### TASK OBJECTIVE
Repeat the stretch of entries below from the line with "Bodily Injury –" through the line with "cause, result in". Include both ends and add nothing.

### DATA FOR THE TASK
■ ■ ■ ■

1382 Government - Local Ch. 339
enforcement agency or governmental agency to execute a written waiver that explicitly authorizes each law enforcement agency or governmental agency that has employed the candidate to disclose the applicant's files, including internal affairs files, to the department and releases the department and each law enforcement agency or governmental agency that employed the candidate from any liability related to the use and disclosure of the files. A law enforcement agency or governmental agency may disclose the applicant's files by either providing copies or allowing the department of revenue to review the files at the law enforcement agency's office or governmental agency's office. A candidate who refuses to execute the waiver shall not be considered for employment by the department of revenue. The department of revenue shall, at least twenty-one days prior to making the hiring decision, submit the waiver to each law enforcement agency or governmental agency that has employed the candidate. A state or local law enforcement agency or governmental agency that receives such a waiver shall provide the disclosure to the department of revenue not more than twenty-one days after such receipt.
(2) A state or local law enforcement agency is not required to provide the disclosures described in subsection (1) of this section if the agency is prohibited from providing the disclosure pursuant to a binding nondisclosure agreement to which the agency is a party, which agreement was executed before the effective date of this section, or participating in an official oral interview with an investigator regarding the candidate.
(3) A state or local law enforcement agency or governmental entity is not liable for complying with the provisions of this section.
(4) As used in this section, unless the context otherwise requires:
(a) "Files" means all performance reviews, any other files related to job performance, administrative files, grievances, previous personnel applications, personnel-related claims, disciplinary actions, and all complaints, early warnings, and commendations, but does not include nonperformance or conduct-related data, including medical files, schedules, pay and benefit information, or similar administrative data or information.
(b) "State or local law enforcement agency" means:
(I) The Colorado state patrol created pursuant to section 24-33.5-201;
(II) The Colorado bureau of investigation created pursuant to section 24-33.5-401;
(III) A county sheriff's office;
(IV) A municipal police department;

■ ■ ■ ■

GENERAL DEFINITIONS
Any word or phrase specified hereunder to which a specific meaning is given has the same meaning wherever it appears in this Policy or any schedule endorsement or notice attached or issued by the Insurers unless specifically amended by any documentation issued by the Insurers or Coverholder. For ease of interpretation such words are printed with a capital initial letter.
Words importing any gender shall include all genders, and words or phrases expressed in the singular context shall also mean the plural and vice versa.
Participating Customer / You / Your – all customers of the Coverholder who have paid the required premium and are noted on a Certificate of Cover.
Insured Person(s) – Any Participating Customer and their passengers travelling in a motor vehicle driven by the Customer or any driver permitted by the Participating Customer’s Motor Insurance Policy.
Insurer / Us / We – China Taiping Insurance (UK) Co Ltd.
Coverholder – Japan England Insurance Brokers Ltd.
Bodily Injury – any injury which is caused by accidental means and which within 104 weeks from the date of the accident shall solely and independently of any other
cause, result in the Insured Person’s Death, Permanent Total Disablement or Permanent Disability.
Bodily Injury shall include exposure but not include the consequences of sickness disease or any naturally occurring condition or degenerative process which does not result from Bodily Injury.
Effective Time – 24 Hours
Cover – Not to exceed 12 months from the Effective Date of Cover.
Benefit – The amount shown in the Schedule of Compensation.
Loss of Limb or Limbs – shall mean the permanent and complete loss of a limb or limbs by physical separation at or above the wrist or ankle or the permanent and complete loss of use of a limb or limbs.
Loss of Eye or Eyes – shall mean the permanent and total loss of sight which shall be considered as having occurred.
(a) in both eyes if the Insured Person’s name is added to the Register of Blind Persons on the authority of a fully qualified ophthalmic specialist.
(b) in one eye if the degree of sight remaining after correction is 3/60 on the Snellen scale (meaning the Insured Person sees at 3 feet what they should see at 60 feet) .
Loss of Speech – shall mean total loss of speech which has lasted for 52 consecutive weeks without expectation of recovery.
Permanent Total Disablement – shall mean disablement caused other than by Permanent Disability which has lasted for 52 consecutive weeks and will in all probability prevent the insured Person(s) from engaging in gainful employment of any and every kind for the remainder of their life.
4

■ ■ ■ ■

### TASK OUTPUT
Bodily Injury – any injury which is caused by accidental means and which within 104 weeks from the date of the accident shall solely and independently of any other
cause, result in the Insured Person’s Death, Permanent Total Disablement or Permanent Disability.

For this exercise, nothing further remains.